**Exercise:** Go through the entries and copy every line that has the string "START" in it.

[Records drawn from a dataset]

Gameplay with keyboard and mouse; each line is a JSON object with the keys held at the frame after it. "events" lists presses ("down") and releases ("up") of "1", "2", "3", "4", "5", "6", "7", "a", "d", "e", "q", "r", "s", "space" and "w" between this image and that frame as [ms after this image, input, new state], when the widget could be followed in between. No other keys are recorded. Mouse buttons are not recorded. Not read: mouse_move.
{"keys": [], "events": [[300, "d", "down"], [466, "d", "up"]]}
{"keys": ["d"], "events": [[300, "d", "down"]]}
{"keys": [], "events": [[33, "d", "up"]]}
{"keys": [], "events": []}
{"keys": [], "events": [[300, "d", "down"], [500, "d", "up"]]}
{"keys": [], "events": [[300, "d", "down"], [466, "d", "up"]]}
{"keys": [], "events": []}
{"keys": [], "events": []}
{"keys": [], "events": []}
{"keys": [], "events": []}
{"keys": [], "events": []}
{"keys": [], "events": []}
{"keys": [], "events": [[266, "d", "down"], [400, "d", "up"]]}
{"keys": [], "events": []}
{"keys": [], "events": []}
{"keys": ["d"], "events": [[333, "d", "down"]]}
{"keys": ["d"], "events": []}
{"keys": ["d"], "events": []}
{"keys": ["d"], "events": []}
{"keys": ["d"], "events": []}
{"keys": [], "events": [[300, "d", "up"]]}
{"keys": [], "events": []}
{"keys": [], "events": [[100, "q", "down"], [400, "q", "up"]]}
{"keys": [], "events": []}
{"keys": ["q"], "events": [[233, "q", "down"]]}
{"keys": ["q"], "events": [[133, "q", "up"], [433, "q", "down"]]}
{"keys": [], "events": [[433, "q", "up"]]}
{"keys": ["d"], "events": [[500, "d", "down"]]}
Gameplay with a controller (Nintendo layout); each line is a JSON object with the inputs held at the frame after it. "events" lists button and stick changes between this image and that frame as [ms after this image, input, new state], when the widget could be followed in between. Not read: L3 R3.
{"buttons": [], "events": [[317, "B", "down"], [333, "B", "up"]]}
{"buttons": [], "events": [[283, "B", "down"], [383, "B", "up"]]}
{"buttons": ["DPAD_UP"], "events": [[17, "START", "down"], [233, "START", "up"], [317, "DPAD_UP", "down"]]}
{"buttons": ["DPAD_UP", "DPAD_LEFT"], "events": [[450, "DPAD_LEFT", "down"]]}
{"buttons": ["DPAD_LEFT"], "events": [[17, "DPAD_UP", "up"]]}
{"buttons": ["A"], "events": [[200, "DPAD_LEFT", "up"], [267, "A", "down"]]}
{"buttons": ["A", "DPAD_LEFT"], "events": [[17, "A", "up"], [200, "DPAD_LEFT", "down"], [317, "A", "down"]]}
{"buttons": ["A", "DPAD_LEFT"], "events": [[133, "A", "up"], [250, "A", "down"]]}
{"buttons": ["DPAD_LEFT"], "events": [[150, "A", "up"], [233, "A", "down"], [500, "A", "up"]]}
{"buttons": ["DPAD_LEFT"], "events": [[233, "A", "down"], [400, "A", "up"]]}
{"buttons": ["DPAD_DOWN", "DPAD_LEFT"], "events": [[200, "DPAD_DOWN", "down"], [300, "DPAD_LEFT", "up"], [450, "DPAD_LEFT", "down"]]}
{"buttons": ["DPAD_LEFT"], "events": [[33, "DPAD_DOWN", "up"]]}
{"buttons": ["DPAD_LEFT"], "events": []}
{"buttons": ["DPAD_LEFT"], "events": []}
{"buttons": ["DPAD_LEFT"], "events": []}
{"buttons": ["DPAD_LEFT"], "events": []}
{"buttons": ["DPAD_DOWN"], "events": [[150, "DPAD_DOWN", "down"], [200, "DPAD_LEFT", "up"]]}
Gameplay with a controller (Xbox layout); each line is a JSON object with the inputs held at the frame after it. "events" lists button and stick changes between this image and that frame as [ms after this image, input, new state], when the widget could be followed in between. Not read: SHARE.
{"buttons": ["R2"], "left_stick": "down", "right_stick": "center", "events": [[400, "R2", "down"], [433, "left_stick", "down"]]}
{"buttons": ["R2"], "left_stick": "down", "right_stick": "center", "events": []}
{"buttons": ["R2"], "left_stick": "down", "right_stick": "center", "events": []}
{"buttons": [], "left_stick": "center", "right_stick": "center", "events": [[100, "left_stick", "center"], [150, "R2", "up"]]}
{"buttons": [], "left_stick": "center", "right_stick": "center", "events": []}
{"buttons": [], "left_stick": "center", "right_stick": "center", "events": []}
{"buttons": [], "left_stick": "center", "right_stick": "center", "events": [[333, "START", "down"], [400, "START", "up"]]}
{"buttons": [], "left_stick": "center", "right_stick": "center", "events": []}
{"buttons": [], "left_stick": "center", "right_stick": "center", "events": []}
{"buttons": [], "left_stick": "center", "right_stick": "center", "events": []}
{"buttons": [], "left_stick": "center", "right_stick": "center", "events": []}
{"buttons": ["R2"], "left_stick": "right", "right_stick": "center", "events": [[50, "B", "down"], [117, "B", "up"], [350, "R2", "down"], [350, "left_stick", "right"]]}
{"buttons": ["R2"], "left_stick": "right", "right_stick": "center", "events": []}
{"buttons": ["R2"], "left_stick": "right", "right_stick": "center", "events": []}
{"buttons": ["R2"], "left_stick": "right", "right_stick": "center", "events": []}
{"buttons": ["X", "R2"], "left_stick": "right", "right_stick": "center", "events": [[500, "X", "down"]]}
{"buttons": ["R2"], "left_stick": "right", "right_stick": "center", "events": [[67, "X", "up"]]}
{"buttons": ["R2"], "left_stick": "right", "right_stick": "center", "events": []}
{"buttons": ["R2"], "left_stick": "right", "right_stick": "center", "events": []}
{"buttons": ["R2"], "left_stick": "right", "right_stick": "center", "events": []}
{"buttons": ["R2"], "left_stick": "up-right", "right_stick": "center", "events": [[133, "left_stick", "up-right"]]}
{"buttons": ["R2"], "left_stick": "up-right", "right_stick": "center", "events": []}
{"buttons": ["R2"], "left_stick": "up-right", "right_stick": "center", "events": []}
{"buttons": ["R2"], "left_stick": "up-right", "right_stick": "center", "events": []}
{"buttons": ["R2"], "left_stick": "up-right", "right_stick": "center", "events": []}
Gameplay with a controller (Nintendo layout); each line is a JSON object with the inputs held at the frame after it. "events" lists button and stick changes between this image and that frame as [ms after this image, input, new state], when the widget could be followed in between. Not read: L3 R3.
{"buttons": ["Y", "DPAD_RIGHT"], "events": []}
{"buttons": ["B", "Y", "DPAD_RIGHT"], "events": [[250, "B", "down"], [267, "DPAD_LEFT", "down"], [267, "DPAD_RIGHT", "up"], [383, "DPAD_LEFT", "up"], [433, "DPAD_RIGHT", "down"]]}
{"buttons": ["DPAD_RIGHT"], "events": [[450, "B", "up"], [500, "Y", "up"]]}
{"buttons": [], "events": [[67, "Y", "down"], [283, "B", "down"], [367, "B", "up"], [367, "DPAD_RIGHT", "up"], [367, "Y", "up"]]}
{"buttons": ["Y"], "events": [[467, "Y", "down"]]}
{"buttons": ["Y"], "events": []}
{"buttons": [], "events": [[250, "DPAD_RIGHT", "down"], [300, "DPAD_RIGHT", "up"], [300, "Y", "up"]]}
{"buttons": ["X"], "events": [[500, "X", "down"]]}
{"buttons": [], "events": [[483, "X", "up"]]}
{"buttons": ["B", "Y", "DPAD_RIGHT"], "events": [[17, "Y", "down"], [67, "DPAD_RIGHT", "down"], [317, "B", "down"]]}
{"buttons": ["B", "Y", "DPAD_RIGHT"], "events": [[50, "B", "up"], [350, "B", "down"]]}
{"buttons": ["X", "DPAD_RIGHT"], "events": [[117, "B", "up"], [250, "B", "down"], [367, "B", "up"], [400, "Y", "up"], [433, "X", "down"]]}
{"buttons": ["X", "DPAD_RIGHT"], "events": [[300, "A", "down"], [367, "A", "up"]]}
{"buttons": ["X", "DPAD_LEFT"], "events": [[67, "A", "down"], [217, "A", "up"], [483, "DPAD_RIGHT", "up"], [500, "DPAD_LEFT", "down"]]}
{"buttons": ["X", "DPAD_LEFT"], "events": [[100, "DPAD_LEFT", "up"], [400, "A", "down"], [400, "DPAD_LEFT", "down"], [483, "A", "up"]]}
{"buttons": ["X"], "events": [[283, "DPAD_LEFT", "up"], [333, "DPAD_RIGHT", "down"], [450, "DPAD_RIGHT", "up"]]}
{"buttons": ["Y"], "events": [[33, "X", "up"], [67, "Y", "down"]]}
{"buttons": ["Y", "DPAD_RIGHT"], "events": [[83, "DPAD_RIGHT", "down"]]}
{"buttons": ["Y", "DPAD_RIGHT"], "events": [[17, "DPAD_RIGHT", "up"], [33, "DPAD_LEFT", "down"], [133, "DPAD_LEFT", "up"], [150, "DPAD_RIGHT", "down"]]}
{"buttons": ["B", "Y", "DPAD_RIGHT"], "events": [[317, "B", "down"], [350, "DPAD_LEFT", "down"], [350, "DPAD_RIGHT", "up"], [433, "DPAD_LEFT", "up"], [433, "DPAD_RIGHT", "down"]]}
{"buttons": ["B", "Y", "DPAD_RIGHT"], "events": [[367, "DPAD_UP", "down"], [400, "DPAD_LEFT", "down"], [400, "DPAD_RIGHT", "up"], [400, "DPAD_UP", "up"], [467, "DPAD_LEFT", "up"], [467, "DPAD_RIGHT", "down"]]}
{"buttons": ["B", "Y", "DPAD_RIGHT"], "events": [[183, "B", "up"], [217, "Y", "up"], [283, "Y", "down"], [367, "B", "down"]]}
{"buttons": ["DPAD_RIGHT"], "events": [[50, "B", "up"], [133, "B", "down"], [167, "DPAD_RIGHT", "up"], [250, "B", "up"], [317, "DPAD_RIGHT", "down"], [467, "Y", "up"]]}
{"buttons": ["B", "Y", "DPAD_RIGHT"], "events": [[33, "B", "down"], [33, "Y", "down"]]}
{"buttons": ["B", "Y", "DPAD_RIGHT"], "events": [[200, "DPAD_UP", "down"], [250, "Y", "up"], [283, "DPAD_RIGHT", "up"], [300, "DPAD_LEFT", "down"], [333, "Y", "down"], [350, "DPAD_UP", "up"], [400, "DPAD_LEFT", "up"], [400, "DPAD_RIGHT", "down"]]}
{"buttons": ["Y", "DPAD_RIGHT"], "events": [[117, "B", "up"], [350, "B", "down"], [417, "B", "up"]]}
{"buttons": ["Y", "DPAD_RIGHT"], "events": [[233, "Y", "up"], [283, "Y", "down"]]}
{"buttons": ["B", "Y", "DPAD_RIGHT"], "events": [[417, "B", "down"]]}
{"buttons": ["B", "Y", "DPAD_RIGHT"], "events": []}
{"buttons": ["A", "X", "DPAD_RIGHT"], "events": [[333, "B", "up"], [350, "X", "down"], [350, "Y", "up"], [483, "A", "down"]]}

**Exercise result:**
{"buttons": ["DPAD_UP"], "events": [[17, "START", "down"], [233, "START", "up"], [317, "DPAD_UP", "down"]]}
{"buttons": [], "left_stick": "center", "right_stick": "center", "events": [[333, "START", "down"], [400, "START", "up"]]}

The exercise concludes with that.